Quando escrevo, não há pressão nem críticas; elas vêm depois. Na verdade, nenhum desses dois livros gerou qualquer polêmica, mas se você leu isso na Wikipedia, pode parecer que sim. O filho do Pappo reclamou publicamente, mas ele foi o primeiro a saber do que eu pretendia fazer. Ele se irritou porque conversei com a irmã de seu pai. São problemas familiares que não me dizem respeito, embora, de certa forma, façam parte da história. Com Spinetta, alguém reclamou porque não entrevistei uma ex-namorada, mas houve várias outras que agradeceram por eu não as ter entrevistado. Às vezes, criticam a ausência de determinada pessoa sem considerar que há gente que decide não participar ou colaborar. Eu sigo em frente.

◆ TAREFA A ◆
Copie literalmente o trecho do texto extraído de "Quando escrevo, não" a "sigo em frente.".

◆ REGISTROS FORNECIDOS ◆
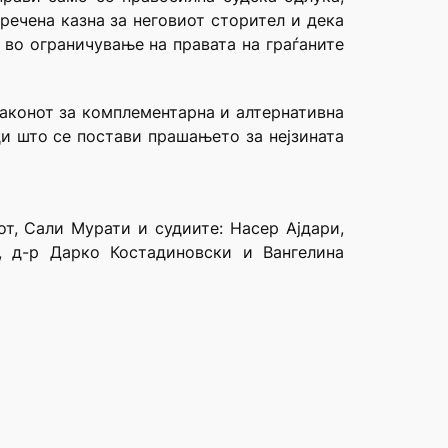
речена казна за неговиот сторител и дека
 во ограничување на правата на граѓаните
Законот за комплементарна и алтернативна
ди што се постави прашањето за нејзината
от, Сали Мурати и судиите: Насер Ајдари,
, д-р Дарко Костадиновски и Вангелина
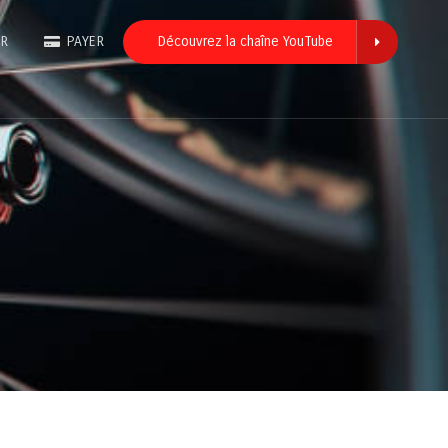
ER
PAYER
Découvrez la chaîne YouTube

◆ TAREFA B ◆
Apresente todas as linhas dos registros como uma tabela em Markdown com as colunas Número e Linha do registro, omitindo as linhas em branco. Não inclua as imagens na resposta.

◆ SOLUÇÃO A ◆
Quando escrevo, não há pressão nem críticas; elas vêm depois. Na verdade, nenhum desses dois livros gerou qualquer polêmica, mas se você leu isso na Wikipedia, pode parecer que sim. O filho do Pappo reclamou publicamente, mas ele foi o primeiro a saber do que eu pretendia fazer. Ele se irritou porque conversei com a irmã de seu pai. São problemas familiares que não me dizem respeito, embora, de certa forma, façam parte da história. Com Spinetta, alguém reclamou porque não entrevistei uma ex-namorada, mas houve várias outras que agradeceram por eu não as ter entrevistado. Às vezes, criticam a ausência de determinada pessoa sem considerar que há gente que decide não participar ou colaborar. Eu sigo em frente.

◆ SOLUÇÃO B ◆
| Número | Linha do registro |
|---|---|
| 1 | речена казна за неговиот сторител и дека |
| 2 |  во ограничување на правата на граѓаните |
| 3 | Законот за комплементарна и алтернативна |
| 4 | ди што се постави прашањето за нејзината |
| 5 | от, Сали Мурати и судиите: Насер Ајдари, |
| 6 | , д-р Дарко Костадиновски и Вангелина |
| 7 | ER |
| 8 | PAYER |
| 9 | Découvrez la chaîne YouTube |